▶ Requirement
Out of the data below, copy every line with the string "repository".
***
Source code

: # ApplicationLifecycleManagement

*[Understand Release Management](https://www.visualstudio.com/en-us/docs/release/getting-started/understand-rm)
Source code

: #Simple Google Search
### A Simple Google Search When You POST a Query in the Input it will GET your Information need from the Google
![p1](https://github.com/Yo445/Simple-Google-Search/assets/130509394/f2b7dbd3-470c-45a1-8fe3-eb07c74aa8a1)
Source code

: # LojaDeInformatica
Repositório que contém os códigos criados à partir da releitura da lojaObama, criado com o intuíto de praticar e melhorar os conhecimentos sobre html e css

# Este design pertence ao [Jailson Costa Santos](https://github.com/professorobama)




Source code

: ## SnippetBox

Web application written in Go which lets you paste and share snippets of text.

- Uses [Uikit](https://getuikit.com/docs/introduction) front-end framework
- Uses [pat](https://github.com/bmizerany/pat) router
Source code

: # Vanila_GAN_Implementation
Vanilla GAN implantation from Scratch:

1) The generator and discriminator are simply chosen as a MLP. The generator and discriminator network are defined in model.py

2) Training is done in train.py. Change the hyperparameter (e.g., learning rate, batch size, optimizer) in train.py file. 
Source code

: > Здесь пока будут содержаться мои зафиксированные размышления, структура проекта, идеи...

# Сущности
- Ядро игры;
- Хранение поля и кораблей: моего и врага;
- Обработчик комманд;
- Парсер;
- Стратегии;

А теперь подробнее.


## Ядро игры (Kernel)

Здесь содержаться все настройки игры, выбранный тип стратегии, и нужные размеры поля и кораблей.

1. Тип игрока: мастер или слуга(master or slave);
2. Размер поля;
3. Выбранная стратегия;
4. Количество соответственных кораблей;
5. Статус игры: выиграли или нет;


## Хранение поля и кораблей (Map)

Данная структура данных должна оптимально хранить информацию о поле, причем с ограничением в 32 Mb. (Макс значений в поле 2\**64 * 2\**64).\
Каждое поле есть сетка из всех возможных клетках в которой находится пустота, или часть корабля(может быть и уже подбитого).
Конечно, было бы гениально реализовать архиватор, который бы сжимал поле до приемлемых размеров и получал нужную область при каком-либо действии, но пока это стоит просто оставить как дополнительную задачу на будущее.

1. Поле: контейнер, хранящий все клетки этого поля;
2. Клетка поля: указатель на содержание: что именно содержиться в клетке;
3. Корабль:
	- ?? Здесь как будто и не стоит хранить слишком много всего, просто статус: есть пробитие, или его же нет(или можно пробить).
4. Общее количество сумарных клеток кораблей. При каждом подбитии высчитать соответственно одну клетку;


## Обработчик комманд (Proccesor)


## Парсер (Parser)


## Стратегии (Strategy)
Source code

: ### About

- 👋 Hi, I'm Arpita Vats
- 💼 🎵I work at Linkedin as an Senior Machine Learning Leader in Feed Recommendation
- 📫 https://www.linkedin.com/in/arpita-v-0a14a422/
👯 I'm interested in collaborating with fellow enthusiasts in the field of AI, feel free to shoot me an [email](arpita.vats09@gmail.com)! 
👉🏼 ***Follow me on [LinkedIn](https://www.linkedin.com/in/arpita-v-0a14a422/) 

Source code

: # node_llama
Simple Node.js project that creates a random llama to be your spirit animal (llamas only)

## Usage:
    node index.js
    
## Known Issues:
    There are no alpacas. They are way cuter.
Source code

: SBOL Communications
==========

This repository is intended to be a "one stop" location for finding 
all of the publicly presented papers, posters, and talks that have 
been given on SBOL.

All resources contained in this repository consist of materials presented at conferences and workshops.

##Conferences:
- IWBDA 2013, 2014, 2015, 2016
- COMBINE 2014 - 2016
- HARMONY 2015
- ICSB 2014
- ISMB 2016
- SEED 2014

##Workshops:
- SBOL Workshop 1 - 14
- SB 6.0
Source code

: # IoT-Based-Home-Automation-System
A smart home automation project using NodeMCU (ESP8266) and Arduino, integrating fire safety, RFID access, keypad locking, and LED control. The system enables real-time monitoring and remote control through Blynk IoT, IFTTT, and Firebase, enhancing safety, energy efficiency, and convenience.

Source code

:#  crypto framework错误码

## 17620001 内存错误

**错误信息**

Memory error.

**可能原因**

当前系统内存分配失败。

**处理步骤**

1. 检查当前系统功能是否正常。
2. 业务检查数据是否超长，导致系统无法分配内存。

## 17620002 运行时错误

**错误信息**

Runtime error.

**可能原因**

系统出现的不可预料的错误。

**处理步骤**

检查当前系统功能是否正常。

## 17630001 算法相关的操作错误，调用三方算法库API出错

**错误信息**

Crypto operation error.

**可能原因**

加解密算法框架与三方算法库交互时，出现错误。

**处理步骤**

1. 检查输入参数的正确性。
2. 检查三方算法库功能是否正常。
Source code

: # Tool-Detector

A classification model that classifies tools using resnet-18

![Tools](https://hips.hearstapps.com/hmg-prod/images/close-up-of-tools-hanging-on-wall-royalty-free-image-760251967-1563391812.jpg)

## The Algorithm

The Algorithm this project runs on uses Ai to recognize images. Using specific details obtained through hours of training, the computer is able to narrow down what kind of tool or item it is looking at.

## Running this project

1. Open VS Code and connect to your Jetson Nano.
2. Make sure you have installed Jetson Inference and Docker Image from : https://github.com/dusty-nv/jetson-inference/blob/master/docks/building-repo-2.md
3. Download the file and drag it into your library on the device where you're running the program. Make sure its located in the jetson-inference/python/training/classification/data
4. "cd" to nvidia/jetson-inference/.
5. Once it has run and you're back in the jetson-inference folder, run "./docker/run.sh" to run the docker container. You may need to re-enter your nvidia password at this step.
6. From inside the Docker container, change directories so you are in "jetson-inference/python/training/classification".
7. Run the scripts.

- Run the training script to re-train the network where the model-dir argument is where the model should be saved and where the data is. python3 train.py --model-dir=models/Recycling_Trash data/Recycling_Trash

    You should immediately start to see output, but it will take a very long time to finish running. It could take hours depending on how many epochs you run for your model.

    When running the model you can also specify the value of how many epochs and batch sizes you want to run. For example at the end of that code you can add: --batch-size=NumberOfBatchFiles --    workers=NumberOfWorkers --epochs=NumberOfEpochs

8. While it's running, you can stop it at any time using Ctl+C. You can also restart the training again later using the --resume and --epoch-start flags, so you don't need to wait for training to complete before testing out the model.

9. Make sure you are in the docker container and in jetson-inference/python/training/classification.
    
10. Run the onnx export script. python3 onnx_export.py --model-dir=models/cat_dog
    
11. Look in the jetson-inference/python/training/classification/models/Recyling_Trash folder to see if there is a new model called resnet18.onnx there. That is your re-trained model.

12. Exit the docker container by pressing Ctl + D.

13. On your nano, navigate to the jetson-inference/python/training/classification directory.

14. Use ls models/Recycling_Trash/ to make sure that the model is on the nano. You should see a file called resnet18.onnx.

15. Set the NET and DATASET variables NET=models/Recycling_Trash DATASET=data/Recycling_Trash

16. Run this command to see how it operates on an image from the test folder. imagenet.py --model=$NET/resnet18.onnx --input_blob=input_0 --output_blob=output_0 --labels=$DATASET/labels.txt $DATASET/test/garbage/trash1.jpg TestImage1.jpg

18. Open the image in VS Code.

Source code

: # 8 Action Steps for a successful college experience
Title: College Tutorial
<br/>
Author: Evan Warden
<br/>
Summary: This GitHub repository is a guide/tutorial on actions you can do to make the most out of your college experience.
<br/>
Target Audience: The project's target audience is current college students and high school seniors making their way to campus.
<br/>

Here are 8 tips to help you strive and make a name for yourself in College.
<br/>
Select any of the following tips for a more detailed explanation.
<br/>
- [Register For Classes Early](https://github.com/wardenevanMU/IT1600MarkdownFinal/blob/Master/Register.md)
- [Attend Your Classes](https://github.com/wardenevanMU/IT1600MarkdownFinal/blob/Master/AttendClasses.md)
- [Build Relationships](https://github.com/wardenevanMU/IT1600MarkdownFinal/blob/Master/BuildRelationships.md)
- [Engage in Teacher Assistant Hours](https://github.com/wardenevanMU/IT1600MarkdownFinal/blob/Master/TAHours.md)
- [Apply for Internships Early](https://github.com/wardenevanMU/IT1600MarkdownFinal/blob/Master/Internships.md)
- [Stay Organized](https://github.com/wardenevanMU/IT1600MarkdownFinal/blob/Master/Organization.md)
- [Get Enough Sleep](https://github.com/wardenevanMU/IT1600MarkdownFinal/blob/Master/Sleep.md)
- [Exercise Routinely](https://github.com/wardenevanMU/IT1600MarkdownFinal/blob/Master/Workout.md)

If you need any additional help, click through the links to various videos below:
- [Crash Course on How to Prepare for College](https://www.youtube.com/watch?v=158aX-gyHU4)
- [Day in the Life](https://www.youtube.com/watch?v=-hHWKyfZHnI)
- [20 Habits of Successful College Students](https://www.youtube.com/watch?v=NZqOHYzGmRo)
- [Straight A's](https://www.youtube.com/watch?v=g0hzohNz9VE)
***
▶ Response to the task
This repository is intended to be a "one stop" location for finding 
All resources contained in this repository consist of materials presented at conferences and workshops.
Summary: This GitHub repository is a guide/tutorial on actions you can do to make the most out of your college experience.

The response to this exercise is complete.